By implementing these steps, we can lay a foundation for the integration of ControlNet into the project. Please take your time to consider these approaches, and I’m open to any further suggestions or adjustments you may have.
Is there any specific reason you locked the diffusers package to a specific commit? I am thinking of using the latest version in my fork.
I guess you already answered the above question in Is there a plan to update to v0.15.1 for diffusers?
Hey @aroop. Thanks as usual for your great post. Re your questions:
Happy to report that custom pipelines are already supported and working great. See e.g. ALL YOUR PIPELINES (are belong to us) and Lpw_stable_diffusion pipeline (longer prompts, prompt weights!) as an example.
We’re on the same page. Maybe something like:
// and MODEL_ID, pipeline, etc.
controlnet_conditioning_scale: [1.0, 0.8],
where the arrays values could also be a single string (non-array). But that’s just my thoughts from glancing through the blog post, let’s see what you encounter when actually implementing this.
- Sounds great! Thanks for thinking of this ahead of time.
Re version locking, yeah, you found the relevant posts, thanks for searching. You can use the latest version in your fork. I’ll get
:dev up-to-date later this week and we can address any merge conflicts later. (I like to at least skim through upstream commit log when bumping versions to look out for anything that could affect us, and make sure all tests pass too of course).
Thanks again @aroop, looking forward to working together on this!
Just finished this.
- Bumped to v0.17.1 + latest commits to date (ce55049).
- Reviewed upstream commit history to this point.
- Merged in all upstream changes to our version of
train_dreambooth.py which broke on the upgrade.
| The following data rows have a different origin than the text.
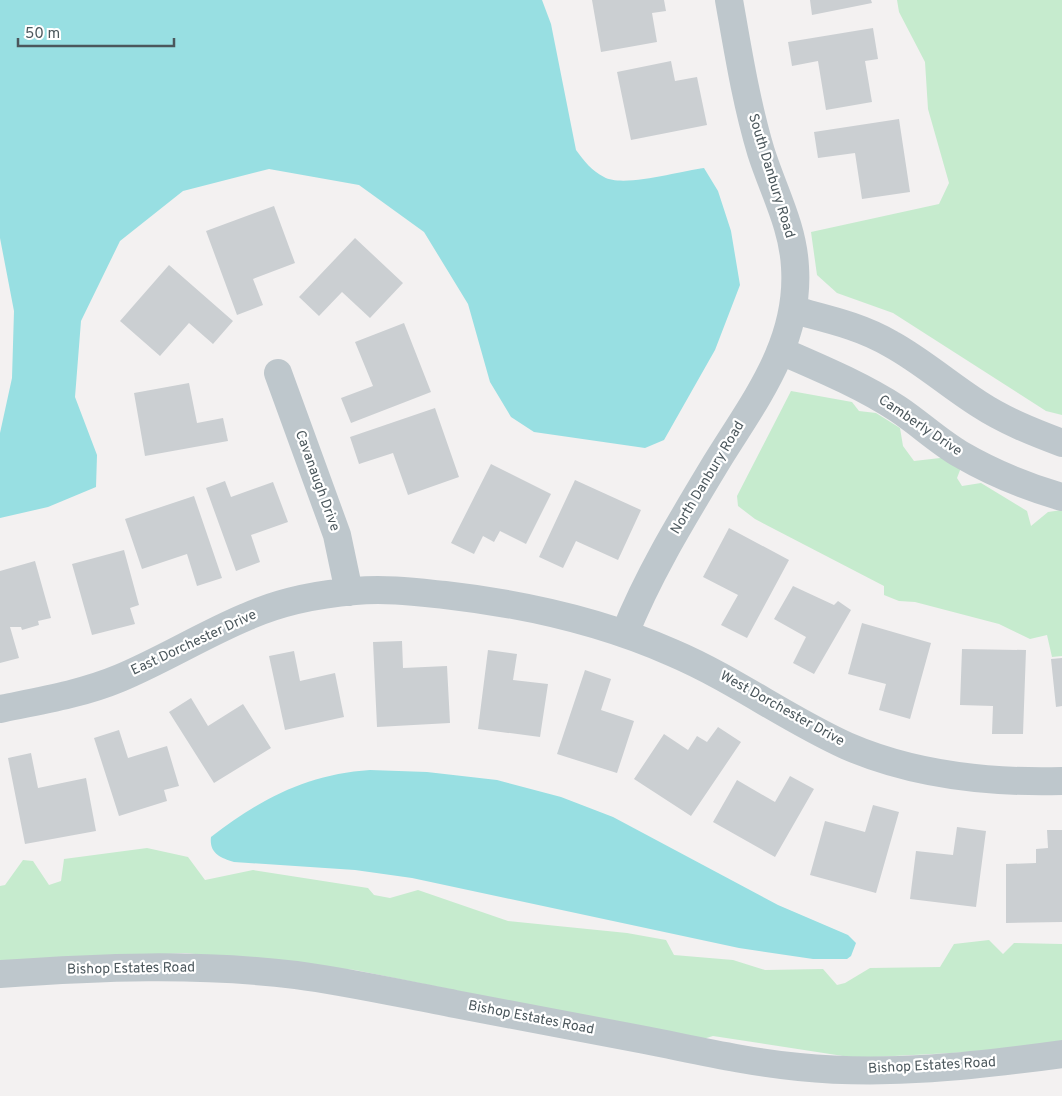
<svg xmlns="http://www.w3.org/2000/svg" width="1062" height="1096" font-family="Overpass,sans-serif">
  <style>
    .green { fill: #c6ebce }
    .water { fill: #98dfe2 }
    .building { fill: #cbcfd2 }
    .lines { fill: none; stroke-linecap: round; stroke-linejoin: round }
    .minor { stroke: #bec7cc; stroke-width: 28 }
    .labels { text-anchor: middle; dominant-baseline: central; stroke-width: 4.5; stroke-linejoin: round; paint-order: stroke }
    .street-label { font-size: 14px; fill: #4b575c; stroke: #fff }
  </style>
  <rect width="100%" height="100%" fill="#f3f1f1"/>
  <path class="green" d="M897,0h165v415l-16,-4 -153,-98 -56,-20 -20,-18 -6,-43 128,-28 10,-21 -21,-74 -3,-47 -26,-50z
    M791,391l61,11 7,9 17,2 24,15 3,18 11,15 35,-4 13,8 -5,13 5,8 19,-3 46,28 4,15 17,-14 14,-2v146l-10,1 -5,-22 -17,4 -31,-15 -84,-22 -16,-1 -15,-6v-9l-129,-67 -17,-13 -1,-10z
    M147,848l41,9 17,23 48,-10 115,18 6,7 16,3 28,-8 90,31 119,12 39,7 8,15 59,5 32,10 58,-1 14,16 8,-2 25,-15 70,-1 14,-23 35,-4 14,14 11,-11 48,1v98l-54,8 -152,8 -143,-22 -13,4 -345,-70 -170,-17 -185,10v-77l5,-1 18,-25 10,1 16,24 12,-4 3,-22z"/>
  <path class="water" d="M0,0h542l9,24 25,126c8,11 16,21 28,27 19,11 76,-6 100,-9l14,23 13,40 9,54 -25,65 -51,90 -19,8 -111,-16 -23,-15 -21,-35 -22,-78 -44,-72 -65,-47 -90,-16 -86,22 -63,50 -39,80 -6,76 22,58 -1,32 -48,20 -48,11v-85l12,-55 2,-67 -14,-73z
    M370,770l57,2 70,8 64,17 52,20 165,88 70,30 8,8 -5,13 -4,3h-34l-74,-11 -327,-70 -57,-8 -121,-8c-14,-4 -25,-9 -23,-25 49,-38 97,-63 159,-67z"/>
  <path class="building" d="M592,0h72l2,11 -14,2 5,29 -56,10z
    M810,0h61l1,3 -60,12z
    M873,28l5,31 -13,2 7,41 -46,8 -8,-49 -26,5 -4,-24z
    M671,61l4,20 22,-4 10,48 -76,15 -14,-68z
    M899,119l11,73 -48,7 -7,-46 -37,5 -4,-26z
    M274,206l21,57 -42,16 10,26 -26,10 -31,-84z
    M355,238l48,45 -33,35 -28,-26 -23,24 -20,-19z
    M169,265l64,56 -20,23 -24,-21 -29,33 -40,-35z
    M404,323l27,69 -80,31 -10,-25 32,-12 -18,-44z
    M189,383l8,40 26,-5 5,23 -83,15 -11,-63z
    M435,408l24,69 -51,18 -15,-42 -34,11 -9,-27z
    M491,464l60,30 -25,50 -26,-13 -6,11 -11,-6 -9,18 -23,-11z
    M575,480l66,30 -23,50 -42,-19 -13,27 -24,-11z
    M225,481l6,16 42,-15 15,40 -37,13 9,27 -24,9 -30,-83z
    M194,496l28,82 -25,8 -10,-32 -45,15 -17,-50z
    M729,528l60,32 -42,78 -26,-13 17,-30 -35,-18z
    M124,550l15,55 -9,3 5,16 -43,11 -20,-71z
    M35,561l16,57 -13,3 1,4 -17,5 -1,-3h-11l9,31 -19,5v-92z
    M793,586l41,19 4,-4 13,9 -37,64 -21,-11 13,-26 -32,-18z
    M862,623l69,20 -21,76 -31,-9 7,-26 -38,-10z
    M402,641l1,27 44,-2 3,57 -73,4 -4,-85z
    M962,649l64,1 -3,84h-31l1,-28 -33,-1z
    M488,650l29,4 -4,26 35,4 -8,53 -62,-8z
    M294,651l6,30 35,-8 9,44 -59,13 -16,-74z
    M1062,658v48l-6,1 -5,-48z
    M585,670l26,9 -10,31 33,11 -17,52 -60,-19z
    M191,698l17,28 35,-22 28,44 -57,35 -45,-71z
    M718,727l23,15 -50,74 -57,-37 30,-45 24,16 9,-14 10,6z
    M119,730l9,28 39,-12 12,40 -15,4 3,11 -48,15 -25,-78z
    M31,753l7,35 48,-10 10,53 -71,13 -17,-86z
    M790,776l24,13 -39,68 -62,-35 24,-42 38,22z
    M873,805l26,7 -23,81 -66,-18 15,-54 40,11z
    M957,827l29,4 -10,76 -66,-8 6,-48 37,4z
    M1047,830h15v92l-56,1v-59l30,-1v-14l12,-1z"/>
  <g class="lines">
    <path class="minor" d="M794,310c33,9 67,16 97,34 31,17 58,41 88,60 26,17 54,28 83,39
      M781,351c39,17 80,34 117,58 21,14 40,32 62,45 31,18 67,33 102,43
      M278,373l59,162 12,57
      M625,633c24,-60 58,-115 91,-170 38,-62 84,-119 79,-196 -2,-41 -22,-77 -34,-115 -15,-50 -23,-101 -32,-152
      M0,709c39,-8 82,-15 120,-31 43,-18 83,-43 126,-61 33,-15 74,-23 109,-26 30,-3 61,1 90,4 79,9 156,26 228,58 61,26 114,66 174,93 67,29 143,37 215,35
      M0,974c99,-7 197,-11 296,1 53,7 106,19 159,29 63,12 127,24 190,36 51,10 102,22 154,27 88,9 176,-1 263,-13"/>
  </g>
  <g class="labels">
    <g class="street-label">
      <text transform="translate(771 176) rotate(73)">South Danbury Road</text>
      <text transform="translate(920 426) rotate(34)">Camberly Drive</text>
      <text transform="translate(708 478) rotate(-59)">North Danbury Road</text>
      <text transform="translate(317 481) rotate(70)">Cavanaugh Drive</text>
      <text transform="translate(194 643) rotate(-25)">East Dorchester Drive</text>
      <text transform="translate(782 709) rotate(29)">West Dorchester Drive</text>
      <text transform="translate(131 969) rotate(-1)">Bishop Estates Road</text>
      <text transform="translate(531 1018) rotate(11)">Bishop Estates Road</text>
      <text transform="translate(932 1066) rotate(-3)">Bishop Estates Road</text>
    </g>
  </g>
  <path d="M18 38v8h156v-8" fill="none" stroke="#4b575c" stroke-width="2.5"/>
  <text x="25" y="38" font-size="15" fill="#4b575c" stroke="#ffffff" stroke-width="4" paint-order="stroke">50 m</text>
</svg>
- All tests are now passing.
(Unrelated to your work but I’ll just mention that there are some nice LoRA improvements in the above releases / commits, including, finally, ability to load (most?) A1111 trained LoRAs as are very common on CivitAI, which I’ll work on next when I have a chance (hopefully just small changes to existing DDA LoRA code))
Let me know if you need anything else from me else we’ll chat again on your next update. Thanks!
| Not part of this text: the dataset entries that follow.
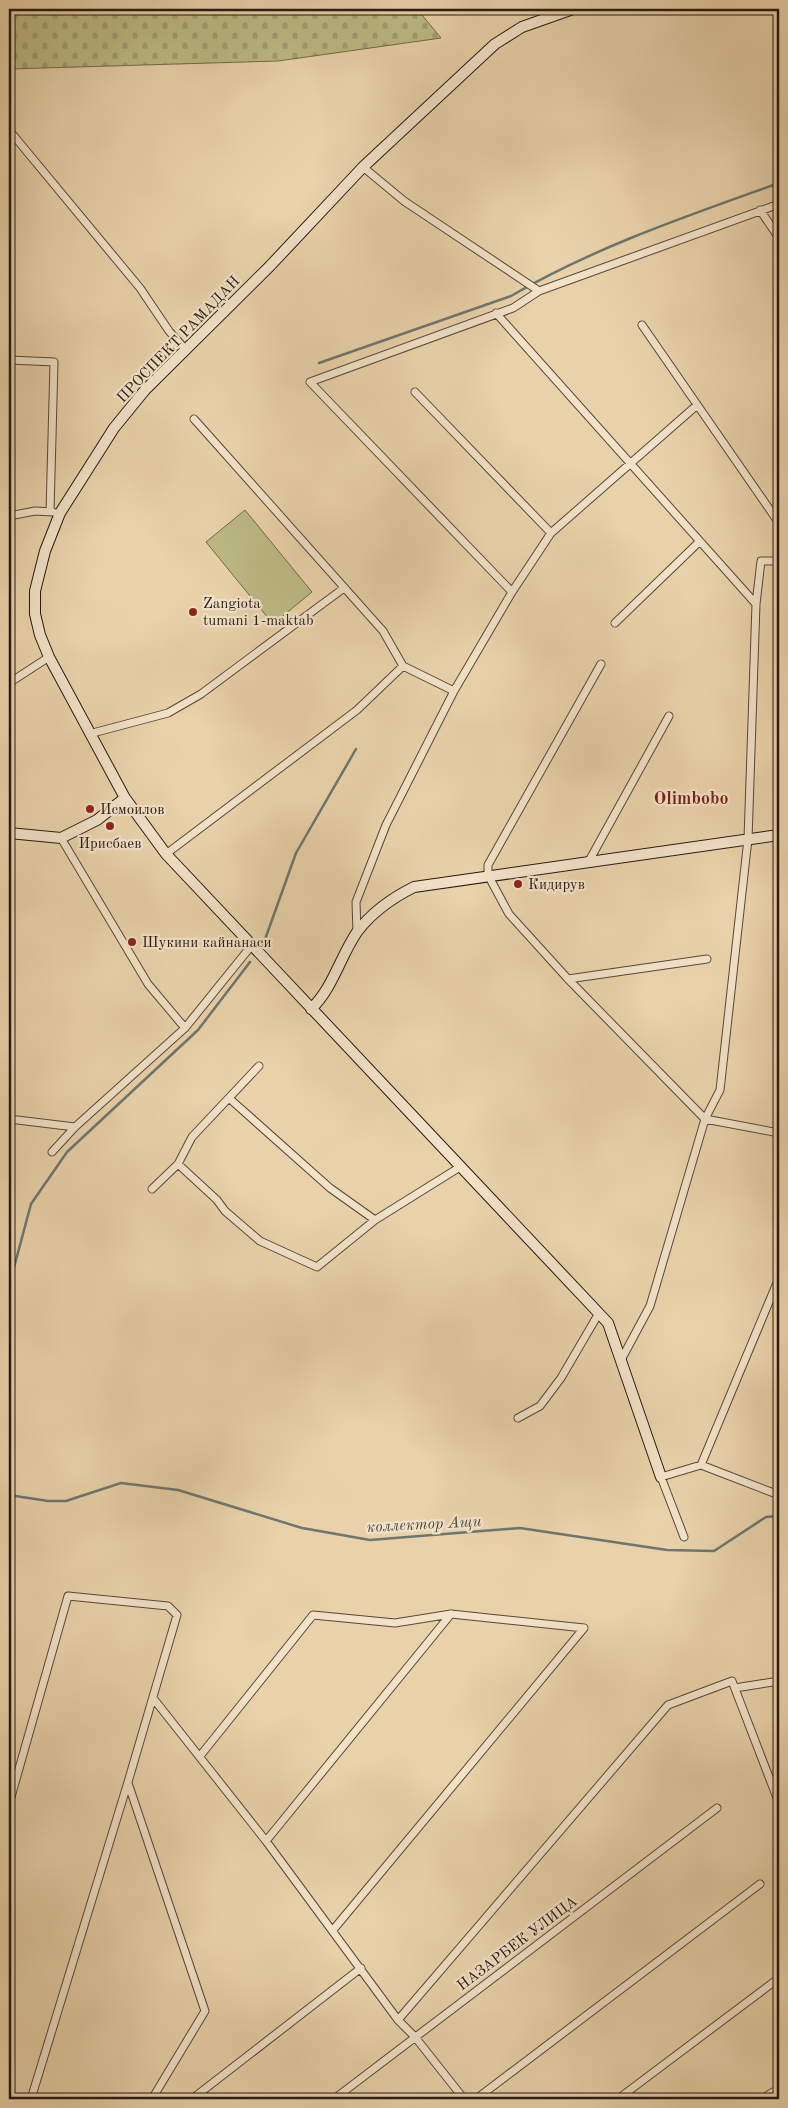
<svg xmlns="http://www.w3.org/2000/svg" width="788" height="2108" font-family="'Old Standard TT',serif">
  <style>
    .cemetery { fill: url(#cemetery-stones); stroke: #726a4c }
    .garden { fill: #bcba84; stroke: #726a4c }
    .lines { fill: none; stroke-linecap: round; stroke-linejoin: round }
    .stream { stroke: #6b7770; stroke-width: 2.5 }
    .street-casing { stroke: #584739; stroke-width: 9 }
    .secondary-casing { stroke: #271913; stroke-width: 12 }
    .street { stroke: #f1e2c8; stroke-width: 7 }
    .secondary { stroke: #f1e2c8; stroke-width: 10 }
    .poi-dot { fill: #8f2418; stroke: #f1e2c8; stroke-width: 2 }
    .labels { text-anchor: middle; stroke-width: 4.5; stroke-linejoin: round; paint-order: stroke }
    .street-label { font-size: 15px; fill: #271913; stroke: #f1e2c8 }
    .poi-label { font-size: 15px; fill: #271913; stroke: #f1e2c8; text-anchor: start }
    .water-label { font-size: 16px; font-style: italic; fill: #494842; stroke: #f1e2c8 }
    .quarter-label { font-size: 18px; font-weight: bold; fill: #7a1f14; stroke: #f1e2c8 }
  </style>
  <defs>
    <pattern id="cemetery-stones" width="16" height="16" patternUnits="userSpaceOnUse" patternTransform="scale(1.25)"><rect width="16" height="16" fill="#bcba84"/><path d="M2 7V4a2 2 0 0 1 4 0v3zM10 15v-3a2 2 0 0 1 4 0v3z" fill="#a29f71"/></pattern>
  </defs>
  <rect width="100%" height="100%" fill="#e9d2aa"/>
  <filter id="stains"><feTurbulence type="fractalNoise" baseFrequency=".004" numOctaves="4"/><feColorMatrix values="0 0 0 0 .2 0 0 0 0 .09 0 0 0 0 .02 0 0 0 .5 -.17"/></filter>
  <radialGradient id="worn" r=".72"><stop offset=".6" stop-color="#630" stop-opacity="0"/><stop offset="1" stop-color="#630" stop-opacity=".3"/></radialGradient>
  <path class="cemetery" d="M9,9H417L441,38L278,61L9,69Z"/>
  <path class="garden" d="M245,510L312,592L273,624L206,542Z"/>
  <g class="lines">
    <path class="stream" d="M319,363L511,296C595,247 687,216 779,183
      M263,945L296,853L356,749
      M9,1286L31,1204L67,1152L198,1030L250,962
      M9,1495L48,1501H66L121,1483L178,1490L302,1528L370,1540L520,1528L667,1550L714,1551L766,1517L779,1516"/>
    <defs>
      <path id="street" d="M9,130L140,288L169,331L186,350
        M363,167L404,201L539,291
        M760,210L779,238
        M496,313L756,604
        M642,325L779,523
        M9,360L54,362L50,512
        M415,392L551,533
        M194,419L383,631L403,666L454,691
        M9,516L35,511L53,512
        M512,592L310,382L513,308L539,291L779,204
        M615,623L699,542
        M601,664L488,865V875L509,914L568,979L705,1119L779,1133
        M9,683L49,657
        M89,734L168,713L201,694L344,588
        M61,838L148,984L185,1028
        M166,854L357,710L403,666
        M589,861L669,716
        M357,933L356,902L386,825L454,691L512,592L551,533L696,406
        M568,979L707,959
        M230,1099L330,1188L375,1220
        M9,1119L75,1127
        M52,1152L75,1127L185,1028L252,945
        M178,1164L217,1200L225,1211L260,1241L317,1267L375,1220L460,1167
        M152,1189L178,1164L192,1137L259,1066
        M621,1360L650,1306L705,1119L720,1090L748,839L756,604L761,561H779
        M518,1418L540,1406L561,1378L599,1313
        M701,1465L779,1278
        M684,1537L661,1477L701,1465L779,1495
        M735,1688L779,1681
        M153,1698L266,1841L398,2020L415,2037L464,2099
        M200,1756L313,1615L395,1623L451,1614L584,1628
        M128,1783L205,2011L152,2099
        M9,1804L68,1596L168,1606L177,1615L128,1782L31,2099
        M266,1841L451,1614
        M333,1930L584,1628
        M398,2020L668,1705L732,1681L779,1803
        M192,2099L361,1968
        M334,2099L717,1808
        M476,2099L760,1884
        M618,2099L779,1978
        M762,2099L773,2092"/>
      <path id="secondary" d="M573,9L522,27L495,44L363,167L270,266L145,390L114,428L60,513L45,551L35,591V614L40,635L49,657L125,798L166,854L608,1323L661,1477
        M9,833L61,838L97,820L125,798
        M311,1009C333,988 340,957 357,932C372,912 392,898 414,887L779,835"/>
    </defs>
    <use href="#street" class="street-casing"/>
    <use href="#secondary" class="secondary-casing"/>
    <use href="#street" class="street"/>
    <use href="#secondary" class="secondary"/>
  </g>
  <g class="poi-dot">
    <circle cx="193" cy="612" r="5"/>
    <circle cx="90" cy="809" r="5"/>
    <circle cx="110" cy="826" r="5"/>
    <circle cx="518" cy="884" r="5"/>
    <circle cx="132" cy="942" r="5"/>
  </g>
  <g class="labels">
    <g class="street-label">
      <text transform="translate(178 339) rotate(-46)" y="5">ПРОСПЕКТ РАМАДАН</text>
      <text transform="translate(517 1943) rotate(-37)" y="5">НАЗАРБЕК УЛИЦА</text>
    </g>
    <g class="poi-label">
      <text x="203" y="608">Zangiota<tspan x="203" dy="17">tumani 1-maktab</tspan></text>
      <text x="100" y="814">Исмоилов</text>
      <text x="110" y="848" text-anchor="middle">Ирисбаев</text>
      <text x="528" y="889">Кидирув</text>
      <text x="142" y="947">Шукини кайнанаси</text>
    </g>
    <g class="water-label">
      <text transform="translate(424 1523) rotate(-3)" y="6">коллектор Ащи</text>
    </g>
    <g class="quarter-label">
      <text x="691" y="804">Olimbobo</text>
    </g>
  </g>
  <rect width="788" height="2108" fill="none" stroke="#e9d2aa" stroke-width="30"/>
  <rect x="10" y="10" width="768" height="2088" fill="none" stroke="#271913" stroke-width="2.5"/>
  <rect x="15" y="15" width="758" height="2078" fill="none" stroke="#271913"/>
  <rect width="100%" height="100%" filter="url(#stains)"/>
  <rect width="100%" height="100%" fill="url(#worn)"/>
</svg>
Hey @aroop, just wanted to check in and see how things are going or if you have any more questions I can help with.
Thanks for checking in! I appreciate your support. I’ve been making progress on my project, although I have to admit that I’ve been using somewhat hacky solutions. For instance, I had to utilize multiple stable diffusion models—one for inpainting and another for normal purposes. Additionally, due to bugs in the controlnet reference community pipeline, I had to resort to using a forked version of the diffusers project.
On a positive note, I’m planning to extract the code that can be pushed upstream. This way, it can be contributed back to the main project and help improve its stability and functionality.
If you have any suggestions or further questions, please let me know. I really appreciate your assistance throughout this process!
Ah thanks for the update! And my pleasure. I’m uh… so happy you’re dealing with all this mess instead of me It all sounds hectic but yeah that will be absolutely amazing if you contribute it all back upstream and then we get to use it cleanly. Thanks so much for all your work and efforts here!